• **Task to complete**:
Could you repeat every record below exactly as written?

• **Records shown**:

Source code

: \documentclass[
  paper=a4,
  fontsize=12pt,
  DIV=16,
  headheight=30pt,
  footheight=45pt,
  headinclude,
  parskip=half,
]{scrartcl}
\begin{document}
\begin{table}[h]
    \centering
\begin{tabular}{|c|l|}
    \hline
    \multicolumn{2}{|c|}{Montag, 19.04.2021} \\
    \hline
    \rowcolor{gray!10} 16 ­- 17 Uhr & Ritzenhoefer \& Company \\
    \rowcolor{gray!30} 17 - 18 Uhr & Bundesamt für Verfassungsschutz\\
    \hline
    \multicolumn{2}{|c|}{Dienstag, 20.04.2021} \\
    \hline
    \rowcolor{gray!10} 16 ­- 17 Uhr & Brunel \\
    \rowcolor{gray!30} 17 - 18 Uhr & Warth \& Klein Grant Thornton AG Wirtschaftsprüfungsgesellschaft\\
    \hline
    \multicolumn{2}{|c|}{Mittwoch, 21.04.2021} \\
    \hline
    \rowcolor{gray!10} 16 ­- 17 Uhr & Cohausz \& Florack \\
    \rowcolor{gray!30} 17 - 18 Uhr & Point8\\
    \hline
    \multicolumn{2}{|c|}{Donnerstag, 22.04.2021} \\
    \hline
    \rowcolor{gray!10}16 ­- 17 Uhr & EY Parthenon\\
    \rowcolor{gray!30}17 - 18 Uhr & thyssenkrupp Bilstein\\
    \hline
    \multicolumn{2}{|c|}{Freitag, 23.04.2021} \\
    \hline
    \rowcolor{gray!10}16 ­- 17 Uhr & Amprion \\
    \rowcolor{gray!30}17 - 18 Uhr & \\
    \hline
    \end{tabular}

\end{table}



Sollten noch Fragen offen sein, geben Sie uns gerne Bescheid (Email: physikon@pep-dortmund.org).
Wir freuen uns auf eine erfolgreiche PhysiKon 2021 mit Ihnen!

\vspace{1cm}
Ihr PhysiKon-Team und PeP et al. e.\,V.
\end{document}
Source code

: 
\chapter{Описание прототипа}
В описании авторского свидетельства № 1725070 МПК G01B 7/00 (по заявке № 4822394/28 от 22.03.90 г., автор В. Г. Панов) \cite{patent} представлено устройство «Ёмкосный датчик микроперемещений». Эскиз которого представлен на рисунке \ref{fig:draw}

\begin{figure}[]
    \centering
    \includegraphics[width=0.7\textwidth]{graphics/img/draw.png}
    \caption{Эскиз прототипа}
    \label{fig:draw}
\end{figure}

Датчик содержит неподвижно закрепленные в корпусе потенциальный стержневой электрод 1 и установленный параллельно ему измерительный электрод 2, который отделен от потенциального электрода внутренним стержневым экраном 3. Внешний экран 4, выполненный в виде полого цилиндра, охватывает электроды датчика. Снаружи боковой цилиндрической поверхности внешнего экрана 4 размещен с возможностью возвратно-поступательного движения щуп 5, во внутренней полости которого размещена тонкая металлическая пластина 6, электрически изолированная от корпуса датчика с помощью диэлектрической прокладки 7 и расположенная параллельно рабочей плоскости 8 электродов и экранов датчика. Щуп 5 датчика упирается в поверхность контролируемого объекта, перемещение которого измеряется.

• **Reply to the task**:
Source code

: \documentclass[
  paper=a4,
  fontsize=12pt,
  DIV=16,
  headheight=30pt,
  footheight=45pt,
  headinclude,
  parskip=half,
]{scrartcl}
\begin{document}
\begin{table}[h]
    \centering
\begin{tabular}{|c|l|}
    \hline
    \multicolumn{2}{|c|}{Montag, 19.04.2021} \\
    \hline
    \rowcolor{gray!10} 16 ­- 17 Uhr & Ritzenhoefer \& Company \\
    \rowcolor{gray!30} 17 - 18 Uhr & Bundesamt für Verfassungsschutz\\
    \hline
    \multicolumn{2}{|c|}{Dienstag, 20.04.2021} \\
    \hline
    \rowcolor{gray!10} 16 ­- 17 Uhr & Brunel \\
    \rowcolor{gray!30} 17 - 18 Uhr & Warth \& Klein Grant Thornton AG Wirtschaftsprüfungsgesellschaft\\
    \hline
    \multicolumn{2}{|c|}{Mittwoch, 21.04.2021} \\
    \hline
    \rowcolor{gray!10} 16 ­- 17 Uhr & Cohausz \& Florack \\
    \rowcolor{gray!30} 17 - 18 Uhr & Point8\\
    \hline
    \multicolumn{2}{|c|}{Donnerstag, 22.04.2021} \\
    \hline
    \rowcolor{gray!10}16 ­- 17 Uhr & EY Parthenon\\
    \rowcolor{gray!30}17 - 18 Uhr & thyssenkrupp Bilstein\\
    \hline
    \multicolumn{2}{|c|}{Freitag, 23.04.2021} \\
    \hline
    \rowcolor{gray!10}16 ­- 17 Uhr & Amprion \\
    \rowcolor{gray!30}17 - 18 Uhr & \\
    \hline
    \end{tabular}

\end{table}



Sollten noch Fragen offen sein, geben Sie uns gerne Bescheid (Email: physikon@pep-dortmund.org).
Wir freuen uns auf eine erfolgreiche PhysiKon 2021 mit Ihnen!

\vspace{1cm}
Ihr PhysiKon-Team und PeP et al. e.\,V.
\end{document}
Source code

: 
\chapter{Описание прототипа}
В описании авторского свидетельства № 1725070 МПК G01B 7/00 (по заявке № 4822394/28 от 22.03.90 г., автор В. Г. Панов) \cite{patent} представлено устройство «Ёмкосный датчик микроперемещений». Эскиз которого представлен на рисунке \ref{fig:draw}

\begin{figure}[]
    \centering
    \includegraphics[width=0.7\textwidth]{graphics/img/draw.png}
    \caption{Эскиз прототипа}
    \label{fig:draw}
\end{figure}

Датчик содержит неподвижно закрепленные в корпусе потенциальный стержневой электрод 1 и установленный параллельно ему измерительный электрод 2, который отделен от потенциального электрода внутренним стержневым экраном 3. Внешний экран 4, выполненный в виде полого цилиндра, охватывает электроды датчика. Снаружи боковой цилиндрической поверхности внешнего экрана 4 размещен с возможностью возвратно-поступательного движения щуп 5, во внутренней полости которого размещена тонкая металлическая пластина 6, электрически изолированная от корпуса датчика с помощью диэлектрической прокладки 7 и расположенная параллельно рабочей плоскости 8 электродов и экранов датчика. Щуп 5 датчика упирается в поверхность контролируемого объекта, перемещение которого измеряется.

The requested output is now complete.